Quand lou bouié vèn de laura
Planto soun aguiado - O
Planto sou aguiado - O
Trobo sa femo au pèd dou fio
Tristo e descounsoulado
Se siés malauto, digo-lou
Te farai un poutage
Am’uno fueilh de caulet
Uno lauseto magro
Quand sarai morit, enterras-me
Au plu founs d ela cavo
Li pelerins que passaran
Prendran l’aiguo signado
E diran qualo es morti eici
Es la pauro Fernando
Que s’es anado au Paradis
Au ceù ambè si cabro [10]
Sous ses aspects de balade paysanne, ce Bouié était en fait un chant cathare, chant de clandestinité, de ralliement dans la clandestinité, chant qui, à demi-mot, se réfère au rite de « consolation » par lequel les « Purs » accompagnaient les mourants, il chante le destin caché et persécuté de cette vie cathare qui pourtant conduit au Paradis. Sous le manteau du bouié allant de ferme en ferme, se cachait bien des fois le prêcheur annonçant le seul salut et venant, justement, délivrer la consolation au mourant. Celui qui était pris était immanquablement mis à mort après que l’Inquisition eût commis ses forfaits. Le contexte de lutte clandestine et de veillées funèbres dans lequel nous étions alors n’était sûrement pas étranger à la venue de ce chant.
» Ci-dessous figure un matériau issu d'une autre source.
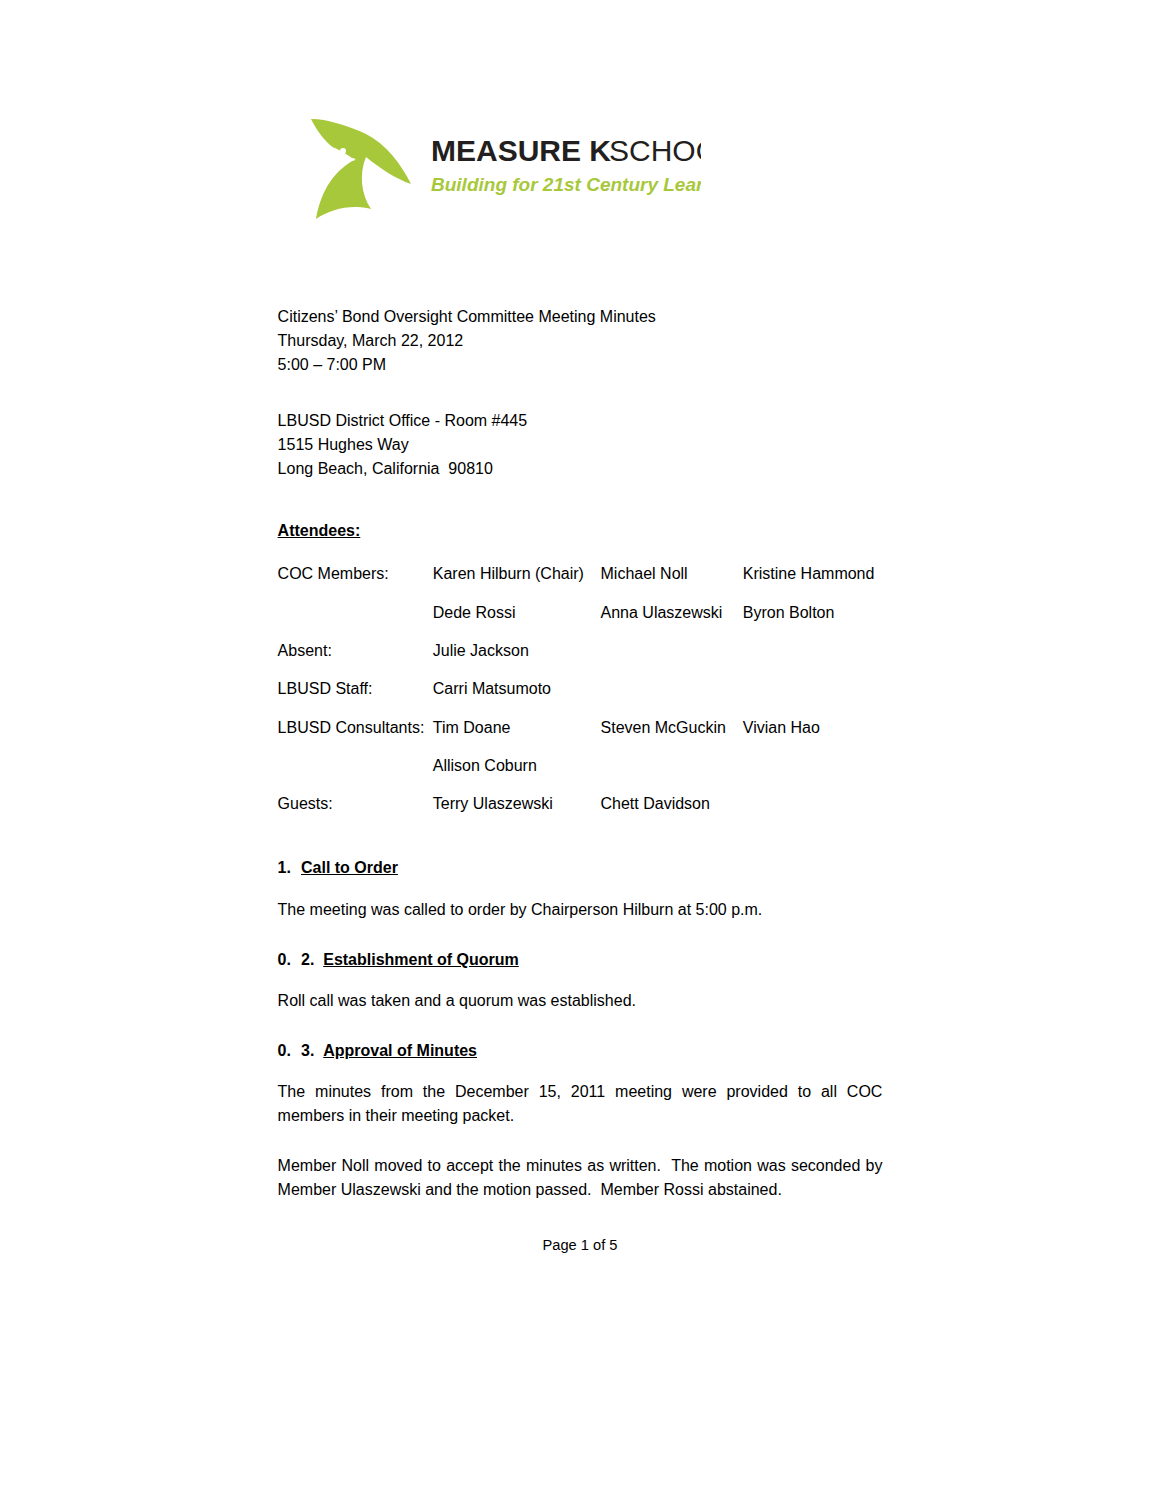MEASURE K SCHOOL BONDS Building for 21st Century Learning
Citizens’ Bond Oversight Committee Meeting Minutes
Thursday, March 22, 2012
5:00 – 7:00 PM
LBUSD District Office - Room #445
1515 Hughes Way
Long Beach, California 90810
Attendees:
| COC Members: | Karen Hilburn (Chair) | Michael Noll | Kristine Hammond |
| | Dede Rossi | Anna Ulaszewski | Byron Bolton |
| Absent: | Julie Jackson | | |
| LBUSD Staff: | Carri Matsumoto | | |
| LBUSD Consultants: | Tim Doane | Steven McGuckin | Vivian Hao |
| | Allison Coburn | | |
| Guests: | Terry Ulaszewski | Chett Davidson | |
Call to Order
The meeting was called to order by Chairperson Hilburn at 5:00 p.m.
2. Establishment of Quorum
Roll call was taken and a quorum was established.
3. Approval of Minutes
The minutes from the December 15, 2011 meeting were provided to all COC members in their meeting packet.
Member Noll moved to accept the minutes as written. The motion was seconded by Member Ulaszewski and the motion passed. Member Rossi abstained.
Page 1 of 5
Je dus le chanter avec une particulière tension. Le whisky et la bière firent la suite. Plus tard je devais retrouver ce chant dans des églises bien françaises. Sa musique utilisée pour donner rythme aux paroles d’un Agnus Dei. Je l’ai moi aussi chanté dans la communion des fidèles. Mais chaque fois c’était (et c’est à chaque fois) en signe d’expiation pour les crimes que nous avions commis.
Nous : puisque, désormais, j’étais catholique et français.